EU tax plan ‘an imminent threat’ to Irish economic model
Chairman of Irish Fiscal Advisory Council Seamus Coffey warns harmonised tax regime in EU could damage Irish economy
Seamus Coffey: “When compared to other EU countries, the contributions of US companies to the Irish economy are double, sometimes triple, that of other nations”
EU plans for a common corporation tax regime across the bloc poses an “imminent threat” to the Republic’s economic model, economist and chairman of the Irish Fiscal Advisory Council Seamus Coffey has warned.
Germany and France are backing European Commission proposals to harmonise corporate tax rates across the euro zone in a bid to raise transparency and level the playing field for companies doing business in Europe.

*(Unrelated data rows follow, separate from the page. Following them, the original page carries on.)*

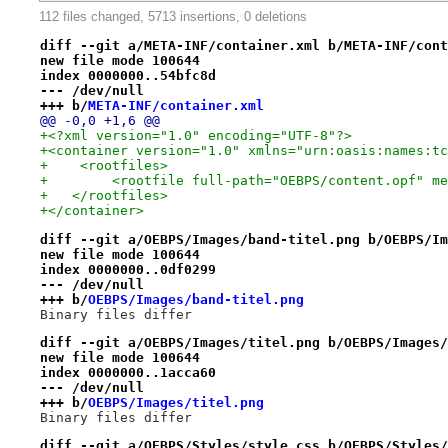
112 files changed, 5713 insertions, 0 deletions
diff --git a/META-INF/container.xml b/META-INF/cont
new file mode 100644
index 0000000..54bfc8d
--- /dev/null
+++ b/
META-INF/container.xml
@@ -0,0 +1,6 @@
+<?xml version="1.0" encoding="UTF-8"?>
+<container version="1.0" xmlns="urn:oasis:names:tc
+    <rootfiles>
+        <rootfile full-path="OEBPS/content.opf" me
+   </rootfiles>
+</container>
diff --git a/OEBPS/Images/band-titel.png b/OEBPS/Im
new file mode 100644
index 0000000..0df0299
--- /dev/null
+++ b/
OEBPS/Images/band-titel.png
Binary files differ
diff --git a/OEBPS/Images/titel.png b/OEBPS/Images/
new file mode 100644
index 0000000..1acca60
--- /dev/null
+++ b/
OEBPS/Images/titel.png
Binary files differ
diff --git a/OEBPS/Styles/style.css b/OEBPS/Styles/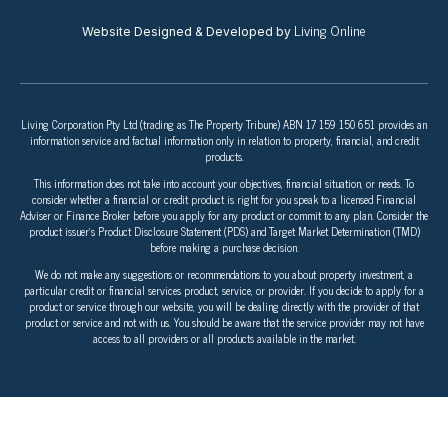
Living Online
Website Designed & Developed by
Living Corporation Pty Ltd (trading as The Property Tribune) ABN 17 159 150 651 provides an
information service and factual information only in relation to property, financial, and credit
products.
This information does not take into account your objectives, financial situation, or needs. To
consider whether a financial or credit product is right for you speak to a licensed Financial
Adviser or Finance Broker before you apply for any product or commit to any plan. Consider the
product issuer’s Product Disclosure Statement (PDS) and Target Market Determination (TMD)
before making a purchase decision.
We do not make any suggestions or recommendations to you about property investment, a
particular credit or financial services product, service, or provider. If you decide to apply for a
product or service through our website, you will be dealing directly with the provider of that
product or service and not with us. You should be aware that the service provider may not have
access to all providers or all products available in the market.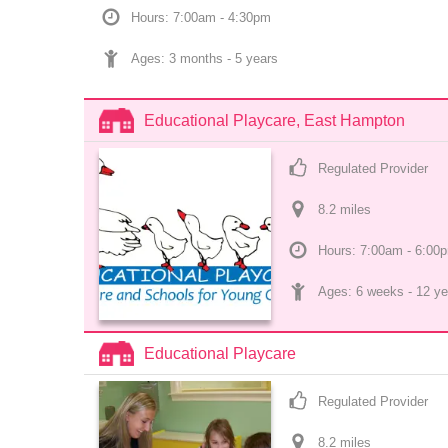
Hours: 7:00am - 4:30pm
Ages: 
3 months
 - 
5 years
Educational Playcare, East Hampton
Regulated Provider
8.2
 mile
s
Hours: 7:00am - 6:00
Ages: 
6 weeks
 - 
12 ye
Educational Playcare
Regulated Provider
8.2
 mile
s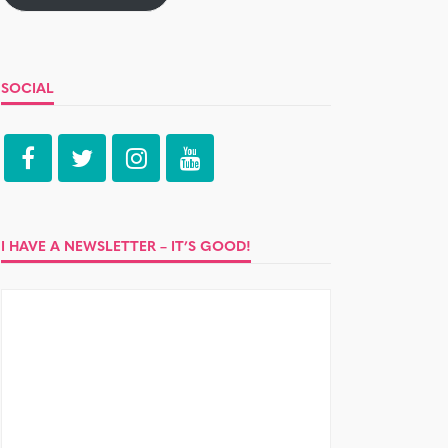
SOCIAL
I HAVE A NEWSLETTER – IT’S GOOD!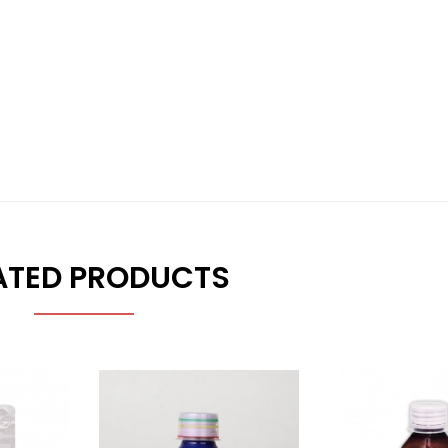
ATED PRODUCTS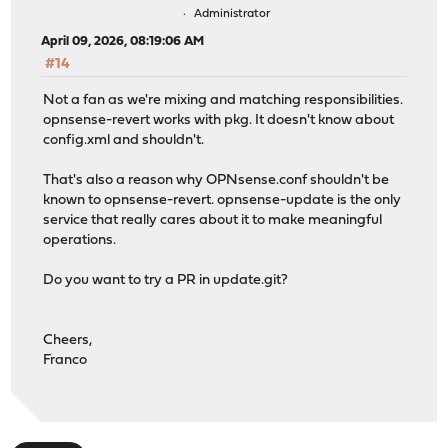
Administrator
April 09, 2026, 08:19:06 AM
#14
Not a fan as we're mixing and matching responsibilities.
opnsense-revert works with pkg. It doesn't know about
config.xml and shouldn't.
That's also a reason why OPNsense.conf shouldn't be
known to opnsense-revert. opnsense-update is the only
service that really cares about it to make meaningful
operations.
Do you want to try a PR in update.git?
Cheers,
Franco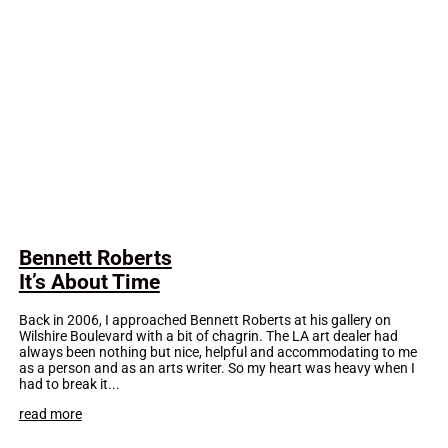
Bennett Roberts
It’s About Time
Back in 2006, I approached Bennett Roberts at his gallery on
Wilshire Boulevard with a bit of chagrin. The LA art dealer had
always been nothing but nice, helpful and accommodating to me
as a person and as an arts writer. So my heart was heavy when I
had to break it...
read more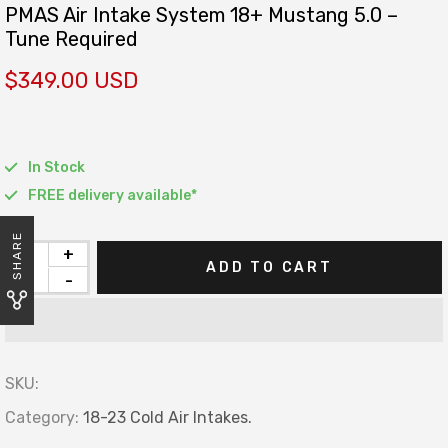
PMAS Air Intake System 18+ Mustang 5.0 –
Tune Required
$349.00 USD
In Stock
FREE delivery available*
SHARE
+
ADD TO CART
-
SKU:
Category:
18-23 Cold Air Intakes.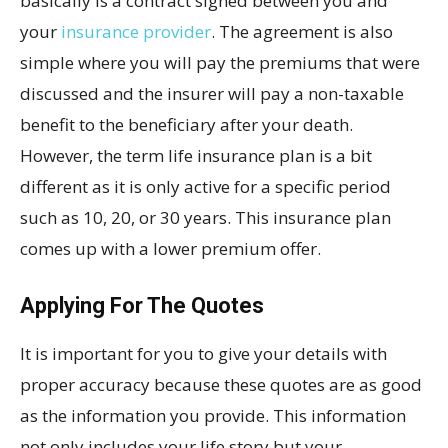
basically is a contract signed between you and
your
insurance provider
. The agreement is also
simple where you will pay the premiums that were
discussed and the insurer will pay a non-taxable
benefit to the beneficiary after your death.
However, the term life insurance plan is a bit
different as it is only active for a specific period
such as 10, 20, or 30 years. This insurance plan
comes up with a lower premium offer.
Applying For The Quotes
It is important for you to give your details with
proper accuracy because these quotes are as good
as the information you provide. This information
not only includes your life story but your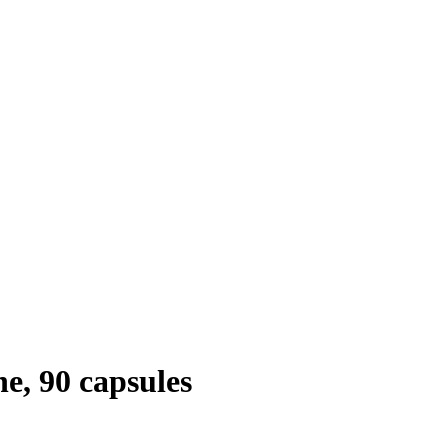
e, 90 capsules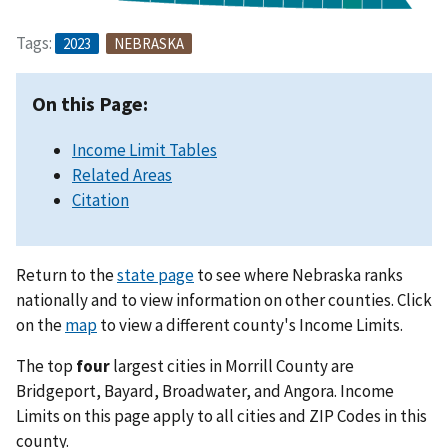
Tags:
2023
NEBRASKA
On this Page:
Income Limit Tables
Related Areas
Citation
Return to the
state page
to see where Nebraska ranks
nationally and to view information on other counties. Click
on the
map
to view a different county's Income Limits.
The top
four
largest cities in Morrill County are
Bridgeport, Bayard, Broadwater, and Angora. Income
Limits on this page apply to all cities and ZIP Codes in this
county.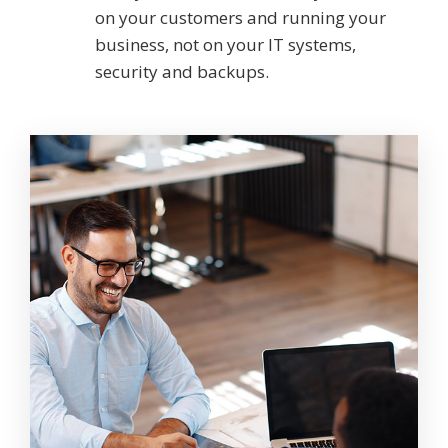
on your customers and running your
business, not on your IT systems,
security and backups.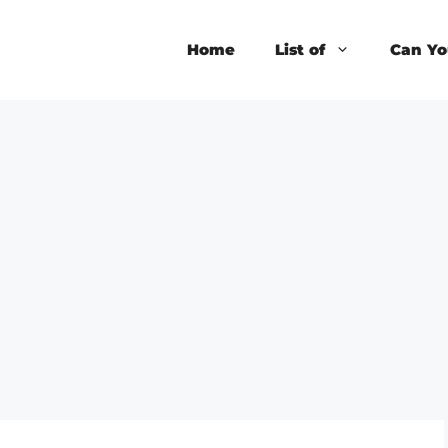
Home
List of
Can Yo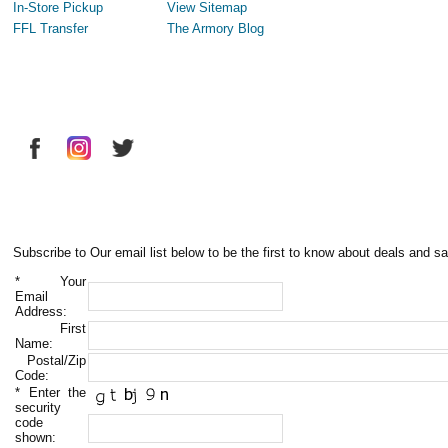
In-Store Pickup
View Sitemap
FFL Transfer
The Armory Blog
Subscribe to Our email list below to be the first to know about deals and sa
*
Your
Email
Address:
First
Name:
Postal/Zip
Code:
*
Enter the
security
code
shown: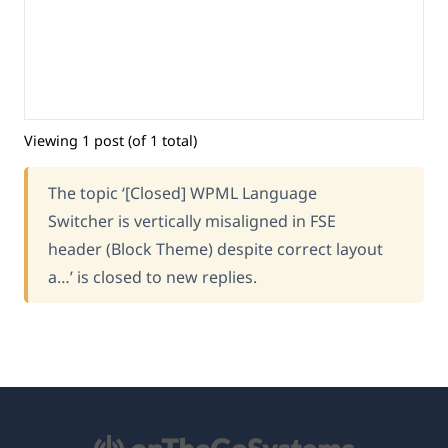
Viewing 1 post (of 1 total)
The topic ‘[Closed] WPML Language
Switcher is vertically misaligned in FSE
header (Block Theme) despite correct layout
a…’ is closed to new replies.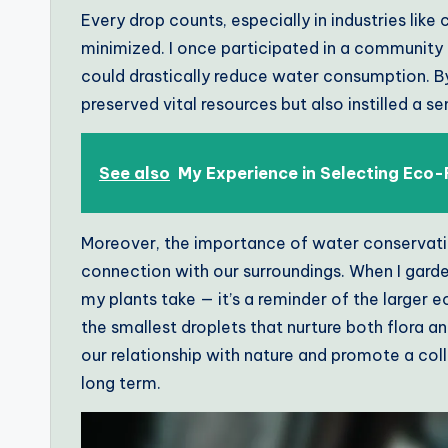
Every drop counts, especially in industries lik
minimized. I once participated in a community 
could drastically reduce water consumption. B
preserved vital resources but also instilled a s
See also
My Experience in Selecting Eco-
Moreover, the importance of water conservation
connection with our surroundings. When I garden
my plants take — it’s a reminder of the larger 
the smallest droplets that nurture both flora 
our relationship with nature and promote a col
long term.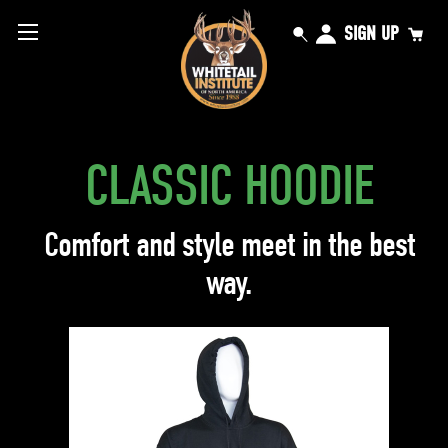
SIGN UP
CLASSIC HOODIE
Comfort and style meet in the best
way.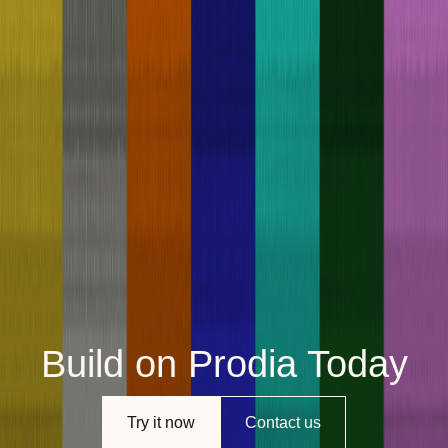
Build on Prodia Today
Try it now
Contact us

The move would see large firms pay corporation tax proportionate to where their sales, staff and headquarters are located rather than the current value-added approach.
This could see the Irish exchequer lose up to €4 billion or 50 per cent of its current corporation tax base while significantly reducing the appeal of the State’s 12.5 per cent headline rate.
“When compared to other EU countries, the contributions of US companies to the Irish economy are double, sometimes triple, that of other nations,” Mr Coffey told an event hosted by the Association of Chartered Certified Accountants in Cork.
“On average other EU countries receive between 2 per cent to 4 per cent of national income from American multinationals: this compares directly to the Irish economy which owes over 10 per cent of its national income to the presence of American foreign direct investment [FDI].”
“This includes employment and income contributions as well as tax, investment and infrastructural spending,” he said.
“While there are many reasons for US companies to invest in Ireland, including shared language and a highly-skilled workforce, the introduction of a CCCTB [common consolidated corporate tax base] and a change in the tax environment would see a direct impact on Ireland’s corporation tax revenues and a possible negative impact upon FDI across the country,” Mr Coffey said.
While acknowledging the risks of relying on multinational companies, particularly in the context of the current tax environment, Mr Coffey said criticism of US FDI in the Irish economy overlooked the fact that investments have had a “remarkably positive impact” on the professional environment of Ireland.
“Yes, there are risks with the Irish model, but the risk only exists because of how successful it has been. If multinationals didn’t play such an important role in Ireland it wouldn’t be a risk to lose them – they are key to driving growth and it is obviously in our interest to support their presence here, just as we would with any other integral part of the economy.”
The European Commission’s first proposed a voluntary common consolidated corporate tax base back in 2011, but it ran into opposition back then from the Republic and the UK, who saw it as a forerunner to a common corporate tax rate.
However, the plan has been revived on foot of the outcry over corporate tax avoidance, particularly by big tech multinationals, many of which are based in the Republic.